Carry on the obituary of Jacob Harder from its last sentence, leaving the lines aside.

##### PASSAGE

Jacob Harder was born a refugee in Riga, Latvia, where his parents arrived after leaving their village in Siberia. He died in hospital in Edmonton, where he lived most of his adult life.
Left to cherish his memory are his wife Hella, with whom he celebrated a 70th wedding anniversary in August; two daughters, Leila (Charles) and Rhonda (Roger); four grandchildren, Megen, Bryn (Morgen), Stefan (Laurel), and Elise; and two great-grandchildren, Mateus and Talia. He was predeceased by an infant daughter and all seven of his siblings.
Jacob Harder was a builder and educator. Raised on a farm near Carstairs, Alberta, he earned three university degrees, including a PhD, as well as a journeyman carpenter’s certificate. He had gumption. In his working life, he was a teacher, an associate director of curriculum with the Department of Education, and executive-director of the Conference Society of Alberta. He also served on the boards of numerous church and community agencies, including Mennonite Central Committee and the Edmonton Recycling Society; he chaired countless meetings.
Above all, Jacob Harder will be remembered for the care he showed his family, the encouragement he gave to many, and the generosity, hard work, and practicality he demonstrated throughout his life.
His memorial service will be held at 2:00 p.m. on Saturday, November 2, 2019 at First Mennonite Church, 3650 91 Street NW.

##########
##### EXTRACTED ENTRIES

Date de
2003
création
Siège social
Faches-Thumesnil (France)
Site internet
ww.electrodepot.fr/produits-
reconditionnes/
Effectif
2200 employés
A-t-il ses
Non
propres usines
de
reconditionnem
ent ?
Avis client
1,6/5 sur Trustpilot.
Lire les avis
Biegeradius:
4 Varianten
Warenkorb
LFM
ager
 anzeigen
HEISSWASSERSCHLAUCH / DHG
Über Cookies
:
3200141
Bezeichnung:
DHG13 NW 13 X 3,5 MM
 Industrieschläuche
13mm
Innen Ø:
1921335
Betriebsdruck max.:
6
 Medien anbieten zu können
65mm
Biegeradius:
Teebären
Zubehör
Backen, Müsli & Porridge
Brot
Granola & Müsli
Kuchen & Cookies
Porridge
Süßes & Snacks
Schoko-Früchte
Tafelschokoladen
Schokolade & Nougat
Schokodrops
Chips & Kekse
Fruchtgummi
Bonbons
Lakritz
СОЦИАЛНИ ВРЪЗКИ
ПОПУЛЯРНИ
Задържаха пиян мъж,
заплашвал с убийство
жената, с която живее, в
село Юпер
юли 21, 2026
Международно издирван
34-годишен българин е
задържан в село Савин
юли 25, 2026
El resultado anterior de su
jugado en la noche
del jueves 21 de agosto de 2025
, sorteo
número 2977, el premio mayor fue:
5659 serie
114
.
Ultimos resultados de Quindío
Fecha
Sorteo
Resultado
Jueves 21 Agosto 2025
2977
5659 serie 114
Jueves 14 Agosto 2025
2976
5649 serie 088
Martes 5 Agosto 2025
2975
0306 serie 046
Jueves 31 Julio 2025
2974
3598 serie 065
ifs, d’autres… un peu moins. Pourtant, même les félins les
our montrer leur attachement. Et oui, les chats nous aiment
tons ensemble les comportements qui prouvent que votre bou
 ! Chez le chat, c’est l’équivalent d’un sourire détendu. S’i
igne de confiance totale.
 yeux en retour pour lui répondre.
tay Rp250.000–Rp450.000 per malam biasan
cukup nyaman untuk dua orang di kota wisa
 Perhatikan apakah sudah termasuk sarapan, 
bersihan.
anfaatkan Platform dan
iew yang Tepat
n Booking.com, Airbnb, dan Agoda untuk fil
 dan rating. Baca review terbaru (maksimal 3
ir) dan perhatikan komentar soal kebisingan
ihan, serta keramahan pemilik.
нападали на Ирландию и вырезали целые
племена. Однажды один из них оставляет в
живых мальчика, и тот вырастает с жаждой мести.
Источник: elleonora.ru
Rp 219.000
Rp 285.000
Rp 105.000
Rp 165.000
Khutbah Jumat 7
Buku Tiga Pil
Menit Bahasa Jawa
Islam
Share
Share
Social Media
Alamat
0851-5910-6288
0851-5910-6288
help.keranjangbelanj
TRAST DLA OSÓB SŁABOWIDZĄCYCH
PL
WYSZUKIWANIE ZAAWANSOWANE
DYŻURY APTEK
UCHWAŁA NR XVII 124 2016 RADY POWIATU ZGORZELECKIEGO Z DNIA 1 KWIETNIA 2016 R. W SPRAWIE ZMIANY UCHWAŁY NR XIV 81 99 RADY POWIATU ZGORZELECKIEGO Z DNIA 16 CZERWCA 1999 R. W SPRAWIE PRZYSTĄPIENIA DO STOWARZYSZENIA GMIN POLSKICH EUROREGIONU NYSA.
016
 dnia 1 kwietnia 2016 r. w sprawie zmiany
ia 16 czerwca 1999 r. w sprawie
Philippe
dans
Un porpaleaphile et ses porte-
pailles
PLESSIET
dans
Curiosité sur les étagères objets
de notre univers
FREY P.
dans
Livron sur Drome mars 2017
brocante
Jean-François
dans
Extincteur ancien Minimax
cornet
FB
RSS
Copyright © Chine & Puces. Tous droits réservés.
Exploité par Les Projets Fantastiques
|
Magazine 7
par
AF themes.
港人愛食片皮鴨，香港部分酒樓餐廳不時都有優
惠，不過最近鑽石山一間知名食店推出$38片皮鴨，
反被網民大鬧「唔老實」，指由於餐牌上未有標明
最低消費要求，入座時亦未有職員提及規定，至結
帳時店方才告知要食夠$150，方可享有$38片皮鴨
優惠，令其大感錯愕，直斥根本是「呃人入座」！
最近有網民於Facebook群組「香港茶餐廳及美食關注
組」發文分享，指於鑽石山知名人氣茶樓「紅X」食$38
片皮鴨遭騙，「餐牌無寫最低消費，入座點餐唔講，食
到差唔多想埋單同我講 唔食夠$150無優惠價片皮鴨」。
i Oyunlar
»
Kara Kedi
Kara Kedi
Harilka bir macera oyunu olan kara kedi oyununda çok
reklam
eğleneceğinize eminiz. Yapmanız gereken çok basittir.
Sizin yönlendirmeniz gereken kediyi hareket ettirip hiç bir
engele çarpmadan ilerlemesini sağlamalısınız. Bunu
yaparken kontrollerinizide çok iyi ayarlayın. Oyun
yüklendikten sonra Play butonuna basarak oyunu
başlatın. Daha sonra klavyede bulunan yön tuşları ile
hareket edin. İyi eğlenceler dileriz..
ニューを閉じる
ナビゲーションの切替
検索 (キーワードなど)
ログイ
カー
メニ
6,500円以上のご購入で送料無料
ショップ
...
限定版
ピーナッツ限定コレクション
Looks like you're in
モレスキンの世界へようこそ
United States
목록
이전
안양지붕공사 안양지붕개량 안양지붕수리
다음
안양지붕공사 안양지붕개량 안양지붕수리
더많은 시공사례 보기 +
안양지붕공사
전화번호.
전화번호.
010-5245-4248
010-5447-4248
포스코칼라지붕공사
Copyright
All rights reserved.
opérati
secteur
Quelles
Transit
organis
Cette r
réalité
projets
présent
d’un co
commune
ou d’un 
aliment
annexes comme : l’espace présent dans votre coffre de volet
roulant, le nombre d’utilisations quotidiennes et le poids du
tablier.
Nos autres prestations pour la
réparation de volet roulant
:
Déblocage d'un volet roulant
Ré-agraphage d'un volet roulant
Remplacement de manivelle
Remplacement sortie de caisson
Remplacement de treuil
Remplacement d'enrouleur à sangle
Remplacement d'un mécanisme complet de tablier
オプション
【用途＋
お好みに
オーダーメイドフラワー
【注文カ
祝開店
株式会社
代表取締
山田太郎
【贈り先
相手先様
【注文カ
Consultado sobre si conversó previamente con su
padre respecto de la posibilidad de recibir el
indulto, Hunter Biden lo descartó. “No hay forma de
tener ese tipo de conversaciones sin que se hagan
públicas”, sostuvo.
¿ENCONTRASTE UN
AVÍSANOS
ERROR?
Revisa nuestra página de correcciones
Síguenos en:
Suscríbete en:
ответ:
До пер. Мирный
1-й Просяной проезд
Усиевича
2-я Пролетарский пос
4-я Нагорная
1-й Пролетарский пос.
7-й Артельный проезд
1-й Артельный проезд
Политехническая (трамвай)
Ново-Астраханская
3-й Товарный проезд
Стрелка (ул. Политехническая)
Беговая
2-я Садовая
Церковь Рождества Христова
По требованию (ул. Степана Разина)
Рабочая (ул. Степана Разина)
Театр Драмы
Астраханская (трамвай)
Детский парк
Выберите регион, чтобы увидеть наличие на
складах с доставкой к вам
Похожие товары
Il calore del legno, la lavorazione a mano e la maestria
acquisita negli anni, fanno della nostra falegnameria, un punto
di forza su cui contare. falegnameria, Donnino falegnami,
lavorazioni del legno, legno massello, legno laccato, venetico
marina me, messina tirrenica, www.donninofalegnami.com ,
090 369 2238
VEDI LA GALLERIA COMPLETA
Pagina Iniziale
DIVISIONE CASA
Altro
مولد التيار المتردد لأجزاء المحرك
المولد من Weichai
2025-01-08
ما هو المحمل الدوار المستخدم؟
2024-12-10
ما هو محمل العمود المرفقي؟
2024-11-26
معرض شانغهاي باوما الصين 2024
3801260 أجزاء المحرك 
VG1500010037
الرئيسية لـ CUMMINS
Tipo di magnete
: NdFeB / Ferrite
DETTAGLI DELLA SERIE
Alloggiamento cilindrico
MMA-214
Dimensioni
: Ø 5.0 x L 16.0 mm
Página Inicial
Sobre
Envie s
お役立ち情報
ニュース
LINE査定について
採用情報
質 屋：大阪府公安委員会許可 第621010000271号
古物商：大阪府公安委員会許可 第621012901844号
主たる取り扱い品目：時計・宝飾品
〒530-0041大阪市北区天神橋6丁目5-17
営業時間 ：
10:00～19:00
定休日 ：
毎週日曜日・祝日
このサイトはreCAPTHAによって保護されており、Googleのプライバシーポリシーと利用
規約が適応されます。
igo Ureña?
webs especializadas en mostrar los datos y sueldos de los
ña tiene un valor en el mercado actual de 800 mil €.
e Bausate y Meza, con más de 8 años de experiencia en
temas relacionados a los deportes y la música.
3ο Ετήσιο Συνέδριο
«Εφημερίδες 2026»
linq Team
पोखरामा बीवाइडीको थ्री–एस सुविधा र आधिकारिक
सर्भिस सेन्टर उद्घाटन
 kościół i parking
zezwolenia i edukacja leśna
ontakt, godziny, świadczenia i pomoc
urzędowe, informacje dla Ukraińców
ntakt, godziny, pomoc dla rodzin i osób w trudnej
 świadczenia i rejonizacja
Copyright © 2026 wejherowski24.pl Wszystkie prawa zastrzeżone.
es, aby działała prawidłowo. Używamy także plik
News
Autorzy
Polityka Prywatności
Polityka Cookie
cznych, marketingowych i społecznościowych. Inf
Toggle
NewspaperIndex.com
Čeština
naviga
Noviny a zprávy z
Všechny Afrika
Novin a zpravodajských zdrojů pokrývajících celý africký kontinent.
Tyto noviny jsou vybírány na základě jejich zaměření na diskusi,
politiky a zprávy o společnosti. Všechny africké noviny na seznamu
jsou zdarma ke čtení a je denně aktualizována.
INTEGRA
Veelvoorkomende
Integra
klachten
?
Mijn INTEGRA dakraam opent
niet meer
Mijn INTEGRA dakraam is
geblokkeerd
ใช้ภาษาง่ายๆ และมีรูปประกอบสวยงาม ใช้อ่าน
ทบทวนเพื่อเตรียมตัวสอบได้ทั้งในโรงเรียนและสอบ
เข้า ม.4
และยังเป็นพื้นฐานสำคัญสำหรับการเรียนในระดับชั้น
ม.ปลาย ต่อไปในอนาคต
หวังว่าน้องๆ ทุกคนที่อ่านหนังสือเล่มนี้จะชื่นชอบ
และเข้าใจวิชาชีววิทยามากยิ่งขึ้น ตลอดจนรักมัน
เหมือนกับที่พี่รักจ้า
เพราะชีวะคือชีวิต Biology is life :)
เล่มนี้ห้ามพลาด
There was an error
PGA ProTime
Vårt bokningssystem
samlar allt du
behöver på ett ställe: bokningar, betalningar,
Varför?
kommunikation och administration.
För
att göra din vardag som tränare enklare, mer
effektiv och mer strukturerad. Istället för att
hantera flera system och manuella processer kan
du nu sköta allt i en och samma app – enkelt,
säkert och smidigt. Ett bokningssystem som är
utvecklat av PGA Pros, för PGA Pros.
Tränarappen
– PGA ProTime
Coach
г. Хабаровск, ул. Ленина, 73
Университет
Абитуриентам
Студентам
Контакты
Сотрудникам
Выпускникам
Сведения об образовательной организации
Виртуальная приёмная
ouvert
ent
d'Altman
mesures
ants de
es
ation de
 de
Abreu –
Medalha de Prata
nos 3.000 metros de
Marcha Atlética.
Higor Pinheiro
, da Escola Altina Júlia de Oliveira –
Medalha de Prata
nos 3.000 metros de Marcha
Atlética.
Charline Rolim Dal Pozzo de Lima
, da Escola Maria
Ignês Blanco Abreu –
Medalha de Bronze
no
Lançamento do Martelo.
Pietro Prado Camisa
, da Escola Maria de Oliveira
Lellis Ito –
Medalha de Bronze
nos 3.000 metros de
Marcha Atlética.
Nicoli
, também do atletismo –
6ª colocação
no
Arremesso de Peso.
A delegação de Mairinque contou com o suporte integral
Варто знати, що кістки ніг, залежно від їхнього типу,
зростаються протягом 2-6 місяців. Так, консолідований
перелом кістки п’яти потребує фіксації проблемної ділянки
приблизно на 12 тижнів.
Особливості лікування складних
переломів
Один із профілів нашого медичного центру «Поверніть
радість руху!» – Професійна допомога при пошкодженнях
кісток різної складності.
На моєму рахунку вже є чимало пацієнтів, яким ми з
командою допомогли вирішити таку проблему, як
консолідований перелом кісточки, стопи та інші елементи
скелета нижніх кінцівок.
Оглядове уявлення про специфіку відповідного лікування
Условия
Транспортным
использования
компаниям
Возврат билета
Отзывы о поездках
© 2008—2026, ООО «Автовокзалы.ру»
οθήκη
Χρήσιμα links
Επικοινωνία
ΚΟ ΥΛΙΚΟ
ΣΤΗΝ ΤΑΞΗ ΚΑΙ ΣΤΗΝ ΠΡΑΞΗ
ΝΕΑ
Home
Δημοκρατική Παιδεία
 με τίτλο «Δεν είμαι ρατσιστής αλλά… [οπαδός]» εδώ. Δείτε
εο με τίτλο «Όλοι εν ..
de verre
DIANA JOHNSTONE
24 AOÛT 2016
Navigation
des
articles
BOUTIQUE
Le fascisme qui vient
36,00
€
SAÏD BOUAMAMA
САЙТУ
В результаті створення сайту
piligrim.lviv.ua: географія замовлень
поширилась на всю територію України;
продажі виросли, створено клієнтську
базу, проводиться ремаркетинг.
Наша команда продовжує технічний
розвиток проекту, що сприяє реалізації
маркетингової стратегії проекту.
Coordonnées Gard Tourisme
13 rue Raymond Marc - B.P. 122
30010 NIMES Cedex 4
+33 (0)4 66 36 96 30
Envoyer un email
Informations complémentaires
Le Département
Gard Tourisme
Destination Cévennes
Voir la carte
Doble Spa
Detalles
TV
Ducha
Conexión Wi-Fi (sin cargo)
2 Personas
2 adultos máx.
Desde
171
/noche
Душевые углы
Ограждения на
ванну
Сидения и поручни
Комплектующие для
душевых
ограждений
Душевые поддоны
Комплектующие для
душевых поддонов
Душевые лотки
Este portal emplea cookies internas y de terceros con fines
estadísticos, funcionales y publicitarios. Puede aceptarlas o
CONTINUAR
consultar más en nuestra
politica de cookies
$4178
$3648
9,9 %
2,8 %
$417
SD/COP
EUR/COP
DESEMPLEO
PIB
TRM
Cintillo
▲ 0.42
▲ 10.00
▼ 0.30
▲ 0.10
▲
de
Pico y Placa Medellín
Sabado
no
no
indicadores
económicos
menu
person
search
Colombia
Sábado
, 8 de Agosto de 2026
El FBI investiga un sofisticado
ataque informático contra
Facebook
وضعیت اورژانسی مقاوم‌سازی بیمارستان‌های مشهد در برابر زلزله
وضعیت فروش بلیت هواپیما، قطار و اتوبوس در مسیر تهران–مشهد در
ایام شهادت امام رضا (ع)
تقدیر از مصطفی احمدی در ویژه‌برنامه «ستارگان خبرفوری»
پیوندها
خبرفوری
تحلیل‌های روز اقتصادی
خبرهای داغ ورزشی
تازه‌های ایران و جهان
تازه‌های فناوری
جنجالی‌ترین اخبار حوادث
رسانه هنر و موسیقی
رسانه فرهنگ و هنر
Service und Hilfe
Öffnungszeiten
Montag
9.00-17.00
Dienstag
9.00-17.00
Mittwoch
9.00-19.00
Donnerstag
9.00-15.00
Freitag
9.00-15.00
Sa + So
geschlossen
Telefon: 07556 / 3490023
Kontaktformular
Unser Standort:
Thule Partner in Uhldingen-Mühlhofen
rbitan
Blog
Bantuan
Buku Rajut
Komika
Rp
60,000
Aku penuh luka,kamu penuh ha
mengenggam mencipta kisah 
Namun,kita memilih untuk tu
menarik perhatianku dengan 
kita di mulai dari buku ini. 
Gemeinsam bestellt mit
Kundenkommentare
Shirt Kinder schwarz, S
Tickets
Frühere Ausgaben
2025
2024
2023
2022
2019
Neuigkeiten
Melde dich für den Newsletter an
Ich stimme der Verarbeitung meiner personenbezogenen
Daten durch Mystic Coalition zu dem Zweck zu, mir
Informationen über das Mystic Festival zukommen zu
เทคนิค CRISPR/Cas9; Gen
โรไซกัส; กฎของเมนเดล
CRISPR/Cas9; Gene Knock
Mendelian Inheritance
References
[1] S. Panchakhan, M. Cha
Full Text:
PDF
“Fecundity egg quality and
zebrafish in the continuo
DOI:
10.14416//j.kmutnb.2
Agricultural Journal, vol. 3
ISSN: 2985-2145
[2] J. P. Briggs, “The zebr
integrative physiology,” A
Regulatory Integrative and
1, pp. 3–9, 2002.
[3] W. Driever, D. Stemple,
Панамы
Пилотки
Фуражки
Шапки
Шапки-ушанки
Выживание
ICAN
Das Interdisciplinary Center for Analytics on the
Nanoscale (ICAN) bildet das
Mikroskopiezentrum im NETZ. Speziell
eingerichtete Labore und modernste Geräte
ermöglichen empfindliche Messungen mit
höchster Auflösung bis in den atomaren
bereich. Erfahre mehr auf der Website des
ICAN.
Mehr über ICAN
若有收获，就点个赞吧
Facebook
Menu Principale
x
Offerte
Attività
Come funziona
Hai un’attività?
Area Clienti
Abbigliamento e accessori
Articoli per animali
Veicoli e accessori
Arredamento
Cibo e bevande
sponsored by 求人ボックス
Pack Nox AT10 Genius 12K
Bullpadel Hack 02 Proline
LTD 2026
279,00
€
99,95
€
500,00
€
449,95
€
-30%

##########

> [OUTPUT BELOW]
Donations in memory of Jacob Harder may be made to Mennonite Central Committee (Canada) at 134 Plaza Dr., Winnipeg, MB, R3T 5K9, or https://donate.mcccanada.ca/
Tribute wall - a place to share your memories and condolences
I feel deep gratitude for Jake Harder and sorrow for the loss of him. He helped us when we were poor students at the University of Alberta. He and Hella welcomed us and our first child. Jake thought us what to look for in buying a used car, he made toys for our kids, he made our one and only crockinole board and together with Hella sent us Christmas goodies when we were teachers in Zimbabwe for three years. What an amazing role model Jake was for us, especially together with Hella. Forever grateful.
When my wife Hannah and I came to Edmonton to attend university in 1971, Jake and Hella were like parents to us. They invited us over for meals, asked us about our lives, supported us in our aspirations. Jake was a true mentor to me, a second father. Years later, on a visit, he said: “You are a good man.” I appreciated that, deeply. Jake, you too are/were a good man. Journey well now. With great gratitude, Ralph.